◆ **YOUR GOAL**
Which lines below contain the word "Elite"? Copy each one.

**** MATERIAL FOR THIS TASK

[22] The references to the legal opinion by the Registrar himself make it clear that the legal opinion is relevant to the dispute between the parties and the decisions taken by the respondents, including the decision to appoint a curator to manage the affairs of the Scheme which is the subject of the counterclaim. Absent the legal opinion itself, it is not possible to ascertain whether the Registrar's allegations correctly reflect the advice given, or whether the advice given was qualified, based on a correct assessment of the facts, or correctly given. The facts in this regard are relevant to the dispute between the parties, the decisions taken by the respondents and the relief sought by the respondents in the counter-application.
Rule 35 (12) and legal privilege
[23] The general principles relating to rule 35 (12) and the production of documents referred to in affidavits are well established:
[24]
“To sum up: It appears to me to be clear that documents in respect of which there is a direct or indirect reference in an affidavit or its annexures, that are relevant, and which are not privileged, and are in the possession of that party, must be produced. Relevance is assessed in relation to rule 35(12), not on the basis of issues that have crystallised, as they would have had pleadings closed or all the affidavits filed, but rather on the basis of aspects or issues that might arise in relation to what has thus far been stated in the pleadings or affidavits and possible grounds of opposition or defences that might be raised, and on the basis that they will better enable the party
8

********
**** MATERIAL FOR THIS TASK

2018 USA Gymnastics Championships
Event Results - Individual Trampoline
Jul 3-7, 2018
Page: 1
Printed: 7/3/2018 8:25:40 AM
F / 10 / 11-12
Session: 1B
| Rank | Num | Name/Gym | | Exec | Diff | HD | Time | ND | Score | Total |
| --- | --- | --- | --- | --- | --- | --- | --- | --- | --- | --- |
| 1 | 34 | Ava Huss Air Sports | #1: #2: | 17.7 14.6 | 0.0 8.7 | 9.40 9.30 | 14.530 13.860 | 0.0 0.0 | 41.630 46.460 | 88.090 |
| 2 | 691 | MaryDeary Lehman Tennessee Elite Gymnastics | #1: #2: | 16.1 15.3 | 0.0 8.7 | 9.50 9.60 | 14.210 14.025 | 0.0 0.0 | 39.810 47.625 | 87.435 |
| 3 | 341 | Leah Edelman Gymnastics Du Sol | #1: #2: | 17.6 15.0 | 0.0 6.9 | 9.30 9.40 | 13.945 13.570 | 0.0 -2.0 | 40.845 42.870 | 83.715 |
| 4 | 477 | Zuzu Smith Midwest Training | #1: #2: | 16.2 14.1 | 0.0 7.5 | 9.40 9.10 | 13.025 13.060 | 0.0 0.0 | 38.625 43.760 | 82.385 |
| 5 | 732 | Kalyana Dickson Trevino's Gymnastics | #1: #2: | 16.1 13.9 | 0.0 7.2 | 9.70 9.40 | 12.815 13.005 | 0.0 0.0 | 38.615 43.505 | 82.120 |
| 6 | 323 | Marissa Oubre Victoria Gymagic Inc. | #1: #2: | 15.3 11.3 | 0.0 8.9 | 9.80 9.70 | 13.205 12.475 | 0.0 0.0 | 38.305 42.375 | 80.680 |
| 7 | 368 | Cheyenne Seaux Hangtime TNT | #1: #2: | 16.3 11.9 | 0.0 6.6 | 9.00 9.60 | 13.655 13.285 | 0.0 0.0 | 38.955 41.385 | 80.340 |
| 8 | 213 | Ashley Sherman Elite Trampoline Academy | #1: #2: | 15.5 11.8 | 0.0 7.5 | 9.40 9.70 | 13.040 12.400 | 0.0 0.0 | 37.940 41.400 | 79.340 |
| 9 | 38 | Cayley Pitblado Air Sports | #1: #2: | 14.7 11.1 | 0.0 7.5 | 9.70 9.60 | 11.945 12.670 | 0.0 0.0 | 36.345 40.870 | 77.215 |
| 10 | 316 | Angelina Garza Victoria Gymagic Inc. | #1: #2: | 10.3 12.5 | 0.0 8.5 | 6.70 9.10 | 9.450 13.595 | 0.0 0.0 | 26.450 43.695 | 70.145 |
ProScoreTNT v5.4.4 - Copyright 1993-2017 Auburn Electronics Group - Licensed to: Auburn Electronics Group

********

◆ **TASK RESPONSE**
| 2 | 691 | MaryDeary Lehman Tennessee Elite Gymnastics | #1: #2: | 16.1 15.3 | 0.0 8.7 | 9.50 9.60 | 14.210 14.025 | 0.0 0.0 | 39.810 47.625 | 87.435 |
| 8 | 213 | Ashley Sherman Elite Trampoline Academy | #1: #2: | 15.5 11.8 | 0.0 7.5 | 9.40 9.70 | 13.040 12.400 | 0.0 0.0 | 37.940 41.400 | 79.340 |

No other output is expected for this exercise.